• **Text shown**:
It’s 1990, and the trajectory of synthpop had undergone many great changes, the main one being that it had kind of dissolved. As the Eighties mutated into the Nineties, the fashion of big, bouncy, keyboard-led tunes had seemingly passed.
David Bowie had now refashioned himself as a beardy rocker in the thankfully short-lived Tin Machine, the Pet Shop Boys had just been relieved of their chart-slaying imperial phase, hip-hop was in the ascendant, and something called grunge was hovering ominously around the corner.
Thirty years ago, listeners were looking for newer sounds for the newest decade. Most of the lads I knew in the Milton Keynes of 1990 had discovered Public Enemy, and the girls, well, they were excited by some cheesy New Kids On The Block in more ways than one.
As is evident of the evolutionary nature of pop music, if you didn’t keep up…well, you were simply left behind. But sometimes an album comes along and changes things forever, almost always when you least expect it. When Depeche Mode’s seventh studio album arrived that March, a whole three years after the colossal Music For The Masses, it certainly changed things. And how.

Data entries:
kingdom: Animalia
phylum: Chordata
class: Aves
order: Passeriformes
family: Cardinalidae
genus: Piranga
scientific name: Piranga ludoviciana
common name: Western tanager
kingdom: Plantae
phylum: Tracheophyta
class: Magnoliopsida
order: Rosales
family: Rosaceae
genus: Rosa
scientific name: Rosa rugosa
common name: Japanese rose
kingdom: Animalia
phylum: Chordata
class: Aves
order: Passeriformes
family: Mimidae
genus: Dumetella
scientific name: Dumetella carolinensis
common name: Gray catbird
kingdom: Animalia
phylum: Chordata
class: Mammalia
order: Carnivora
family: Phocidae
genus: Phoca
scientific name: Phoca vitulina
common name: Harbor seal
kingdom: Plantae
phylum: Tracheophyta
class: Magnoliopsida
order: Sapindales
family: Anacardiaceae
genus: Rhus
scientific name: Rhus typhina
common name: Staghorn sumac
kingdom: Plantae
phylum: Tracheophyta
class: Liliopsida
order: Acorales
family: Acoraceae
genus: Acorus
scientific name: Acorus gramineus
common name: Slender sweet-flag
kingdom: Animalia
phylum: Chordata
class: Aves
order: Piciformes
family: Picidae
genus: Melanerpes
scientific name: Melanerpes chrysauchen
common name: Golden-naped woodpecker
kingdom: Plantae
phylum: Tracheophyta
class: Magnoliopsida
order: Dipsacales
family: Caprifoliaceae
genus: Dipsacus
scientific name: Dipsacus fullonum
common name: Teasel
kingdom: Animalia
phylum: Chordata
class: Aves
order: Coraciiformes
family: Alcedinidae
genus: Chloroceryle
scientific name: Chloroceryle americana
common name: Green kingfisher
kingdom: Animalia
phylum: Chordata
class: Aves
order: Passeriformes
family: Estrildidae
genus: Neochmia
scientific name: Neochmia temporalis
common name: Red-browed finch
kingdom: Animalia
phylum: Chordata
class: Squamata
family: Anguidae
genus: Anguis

• **To do**:
A) List every musical artist or band that the text on synthpop in 1990 mentions by name.
B) In the text on synthpop in 1990, why were listeners thirty years ago looking for newer sounds?

• **Answers for the tasks**:
A) David Bowie, Tin Machine, the Pet Shop Boys, Public Enemy, New Kids On The Block, Depeche Mode

B) They wanted newer sounds for the newest decade. The Eighties were giving way to the Nineties, and the fashion for big, bouncy, keyboard-led tunes had seemingly passed.